Today, I realize it’s just part of growing your program. It’s not anything to be embarrassed about. I didn’t feel embarrassed one bit this past weekend when I had 11 spectators. Sometimes other teams won’t see you as a threat…and that’s how I like it. Come out of nowhere with an amazing routine that has parents from other gyms cheering you on, and it won’t matter how many people you brought to the competition.

If you want parents from other teams to watch and cheer on for the simple act of sportsmanship, then you have some options for doing this without placing an unrealistic burden on them. Here are some options: 

At Five Star Athletics, Shelley has 16 all star teams. So, they create blocks where parents are asked to cheer on the athletes of other teams. If your child has to be there at noon as their designated arrival time, and awards are at 4 p.m., then there are likely going to be 3-4 teams competing during that time. She asks those parents to go down and cheer on those teams. It doesn’t place an additional burden on the parents and creates a crowd for each team. That’s a win-win! 

At Oregon Dream Team (ODT), Dan doesn’t require his teams to go early or stay late to cheer on other teams. He does, however, build a culture where it’s encouraged and parents actually do it out of their own free will! Imagine that! They understand the value of having a crowd, and they arrive early or stay a little late to cheer on others, because they know how important that is to their athletes. You can do this when you have a positive team culture. My gym does it like this too. Now…there are certainly times when the tinies are competing at 7:02 a.m. and no one else has to be there for hours. That’s when we ask parents to bring the noisemakers, and signs, and deck out in Twisters gear to cheer on their kids (though I also question if sometimes that distracts our tinies…) We make it work without asking people to be there all day long.

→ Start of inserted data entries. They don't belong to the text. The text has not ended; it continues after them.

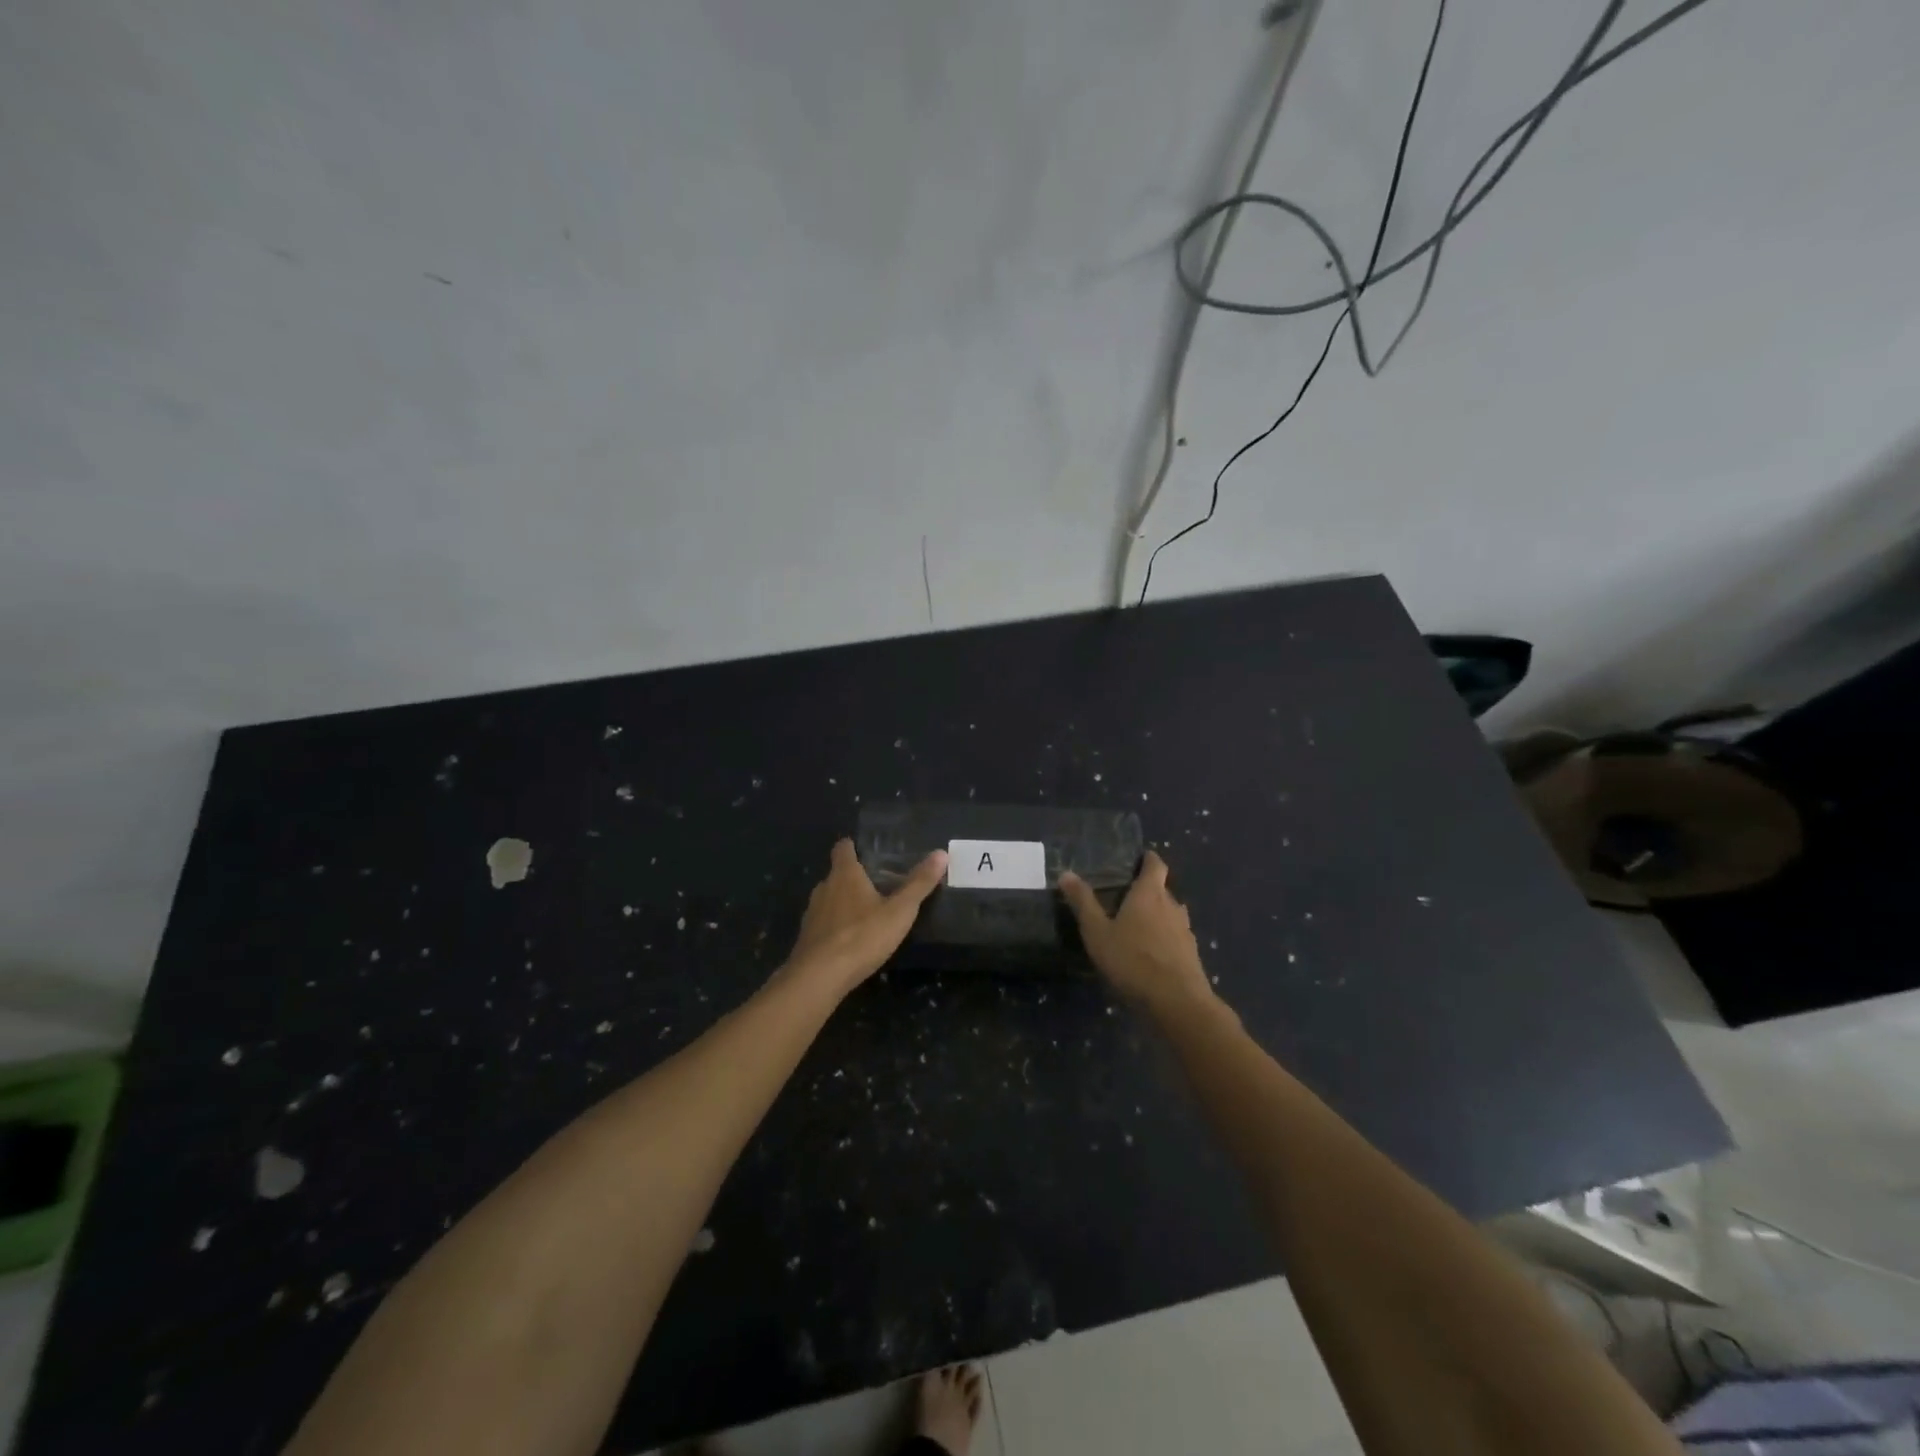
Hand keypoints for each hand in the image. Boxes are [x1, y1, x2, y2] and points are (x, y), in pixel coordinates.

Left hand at [787, 839, 947, 992]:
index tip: (865, 850)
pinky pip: (823, 923)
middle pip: (836, 874)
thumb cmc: (862, 936)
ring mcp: (812, 913)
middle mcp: (824, 888)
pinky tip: (849, 939)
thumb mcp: (899, 911)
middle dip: (853, 877)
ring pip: (828, 899)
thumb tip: (941, 853)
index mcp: (845, 875)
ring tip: (865, 913)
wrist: (819, 976)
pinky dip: (834, 925)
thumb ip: (919, 883)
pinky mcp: (806, 937)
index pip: (843, 848)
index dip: (852, 846)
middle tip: (876, 884)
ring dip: (843, 902)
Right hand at [1059, 851, 1214, 1011]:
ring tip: (1137, 925)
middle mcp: (1172, 906)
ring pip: (1170, 914)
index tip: (1139, 858)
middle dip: (1147, 890)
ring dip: (1157, 915)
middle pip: (1162, 889)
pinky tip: (1150, 953)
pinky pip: (1175, 936)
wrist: (1177, 1002)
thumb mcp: (1098, 932)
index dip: (1148, 859)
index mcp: (1149, 894)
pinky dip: (1164, 937)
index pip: (1155, 865)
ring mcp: (1185, 931)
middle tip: (1125, 896)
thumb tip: (1066, 873)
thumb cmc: (1132, 960)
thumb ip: (1083, 903)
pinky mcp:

So, as you can see, there are options. Don’t ask parents to spend an unreasonable amount of time at competitions. They have other kids, and other responsibilities, and heck – like me – they’re likely to overcommit and try to do three or four things the same day as a competition. How great would it be if it worked the other way – where they expected it to take a full day and then ended up actually having free time with nothing planned? That’s the way to a cheer mom’s heart!